The gene therapy world is in turmoil, but Arbor, armed with more than a billion dollars in partnerships and raises, is going forward.
Despite rough seas for gene editing, one company has generated some excitement and cash. Cambridge-based Arbor Biotechnologies has picked up a $73.5 million series C to advance a pipeline of CRISPR-based genetic therapies targeting the liver and central nervous system.
“Gene editing has undergone your typical Gartner hype cycle,” Arbor’s CEO Devyn Smith told BioSpace in an interview. “A few years ago, there was a lot of excitement to change the world. Now we’re in a show-me state, and investors are waiting to see.”
Arbor came out of stealth in March 2018 after closing a $15.6 series A financing round in June 2017. A huge Series B followed in 2021, with Arbor scoring $215 million. The company was co-founded by Feng Zhang, a professor at the Broad Institute and MIT and founder of the gene editing company Editas Medicine.
Editas is emblematic of some of the recent troubles dogging the gene therapy space. Once one of the most hyped gene editing biotechs, it let go of 60% of its staff was in a cost-cutting measure this past December after the company failed to find a developmental partner for its sickle cell disease therapy. Editas was beat to the markets by CRISPR Therapeutics and Vertex Pharmaceuticals with a sickle cell gene editing treatment called Casgevy. But even CRIPSR has not been immune, despite achieving the first-ever approval for a CRISPR-based gene editor.

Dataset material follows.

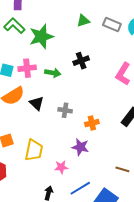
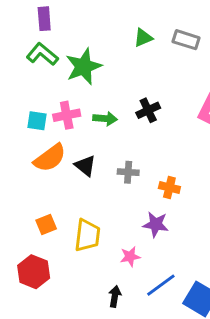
black cross: (81, 61) -> (148, 110), moved
orange cross: (92, 123) -> (169, 188), turned 32

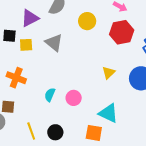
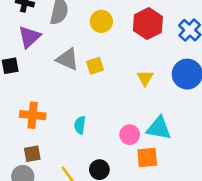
yellow square: (26, 45) -> (95, 66), moved
pink circle: (74, 98) -> (130, 135), moved

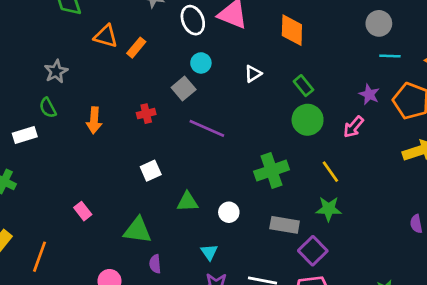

In early March the company announced layoffs of an undisclosed number of employees, despite a strong balance sheet totaling nearly $2 billion.
In the broader gene therapy space, the former billion-dollar darling of gene therapy, bluebird bio, was ignominiously sold to private investment firms for $30 million this February.
Collectively these events have given investors plenty of fodder to think twice about gene therapy and gene editing. Nevertheless, Smith remains optimistic, buoyed by the finalized raise.
“I’m very bullish that gene editing is a modality that can be applied to many diseases successfully. We’ve dosed 200 patients in the whole entire space worldwide. It’s early days but it’s going to be a game changer.”
The series C will give Arbor a cash runway into 2027. The round was led by previous investors ARCH Venture Partners and TCGX, with several new participants, notably Vertex.
Vertex previously partnered with CRISPR, taking Casgevy to approval. But the pharma has also supported Arbor for years. In 2018, Vertex paid $30 million to Arbor to target cystic fibrosis, then in 2021 promised up to $1.2 billion in milestone payments targeting diabetes and blood disorders. The pact was extended in 2023 to three further unannounced diseases.
Battling Sea Urchins in The Kidneys
Most of the money will go toward clinical development of Arbor’s lead molecule, ABO-101, for the rare liver-and-kidney condition primary hyperoxaluria type 1 (PH1). ABO-101 has already been granted orphan drug and rare pediatric disease designations, as well as an investigational new drug (IND) clearance in December 2024.
Arbor is advancing ABO-101 in a Phase I/II trial called RedePHine for the treatment of PH1. That trial has an estimated primary completion date of 2029.
PH1 arises from a gene mutation specific to the liver that results in a build-up of oxalate in multiple organs, but most crucially in the kidneys. That oxalate forms “sea urchin-like” kidney stones, as Smith described them. Patients are often diagnosed in childhood as having simpler kidney stones without accounting for their genetic source, and these cases often end in kidney failure and kidney transplants.
ABO-101 doesn’t correct the underlying mutation; according to Arbor, it instead knocks down the expression of another protein that produces an oxalate precursor molecule, lowering oxalate levels throughout the body.
Just like its gene editing peers, Arbor is tapping CRISPR, but the platform uses a different version of the genetic scissors. Smith pointed to a few technical differences he hopes will set the company apart. Instead of using Cas9—the canonical CRISPR gene editor—Arbor uses Cas12, a related but smaller protein, to do its editing. That smaller protein means smaller guide RNAs, which together hopefully mean cheaper production costs overall. Smith also said that the company has used AlphaFold to engineer changes in Cas12 to reduce off-target cuts.
Outside of the liver, Arbor is also working in the neurobiology space, taking aim at amyotrophic lateral sclerosis (ALS), hoping to develop viral vectors to deliver gene therapies to the brain.
“Our view is that there are two types of indications we like. There are those that affect younger kids, where parents just want the disease to just go away,” said Smith. “The other kind is in ALS, where you’re at the end of the spectrum, where there’s nothing that’s effectively treated patients. The need is huge, and the biology is getting better, so there’s opportunity to affect ALS with gene editing.”